◆ **THE PROBLEM**: An exact transcription is needed of the lines below from the one with "Table 10. Material" through the one with "Table 2. Scavenging", with no other lines and no pictures.

◆ **TASK DATA**:
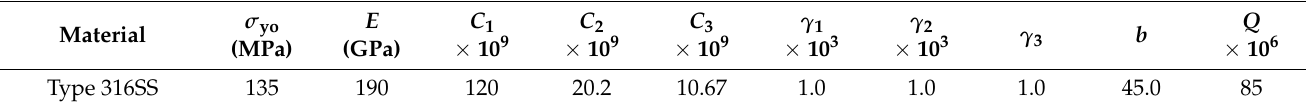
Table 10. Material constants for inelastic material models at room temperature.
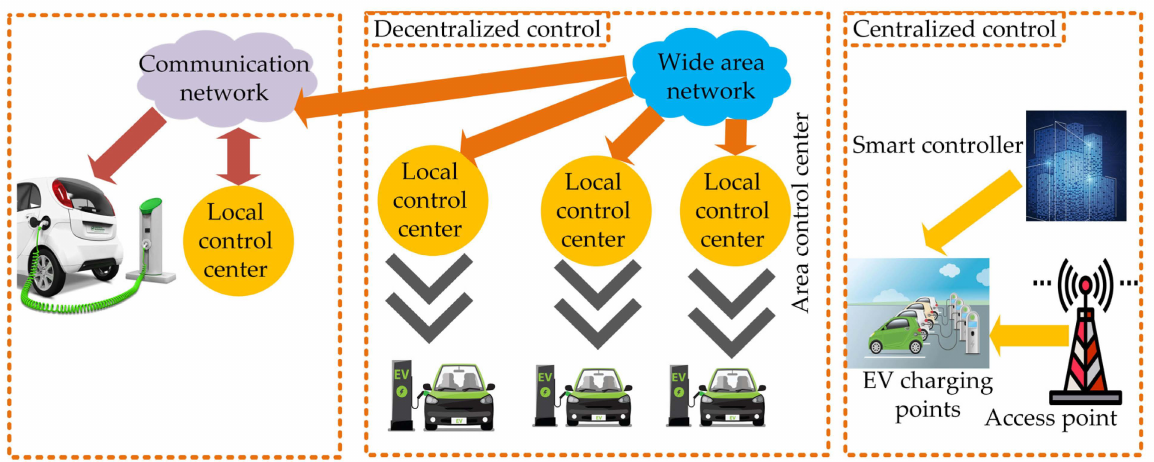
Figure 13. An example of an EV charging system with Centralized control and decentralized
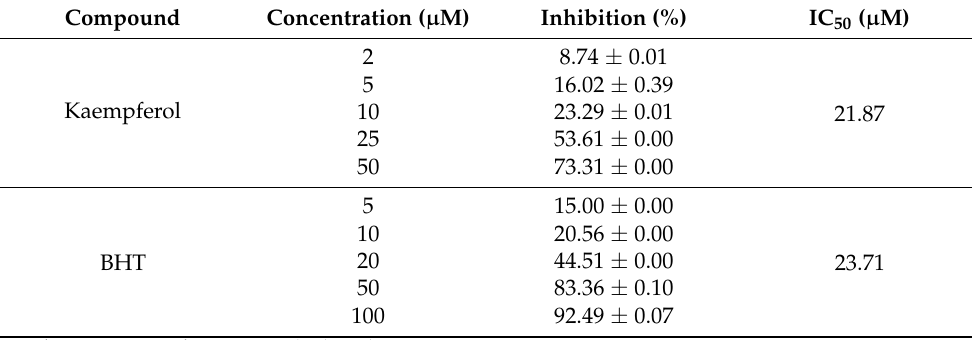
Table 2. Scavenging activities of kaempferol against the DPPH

==

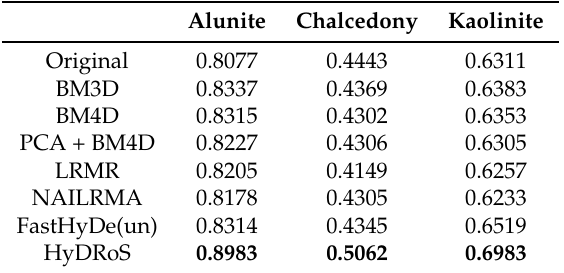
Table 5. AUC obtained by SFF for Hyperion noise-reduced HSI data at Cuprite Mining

---

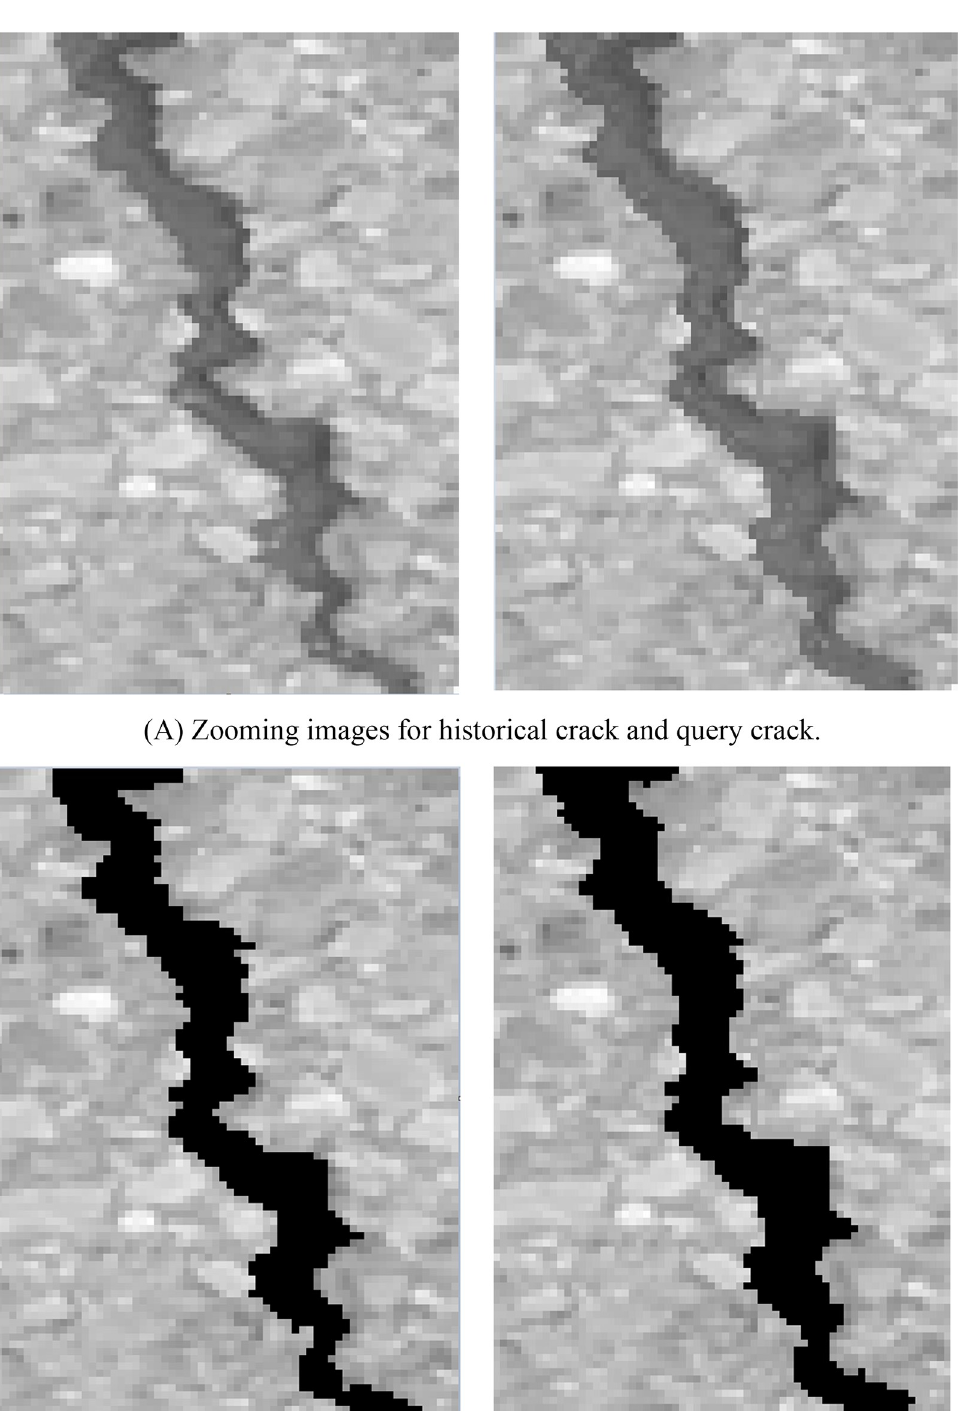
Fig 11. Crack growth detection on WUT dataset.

◆ **SOLVED PROBLEM**:
Table 10. Material constants for inelastic material models at room temperature.
Figure 13. An example of an EV charging system with Centralized control and decentralized
Table 2. Scavenging activities of kaempferol against the DPPH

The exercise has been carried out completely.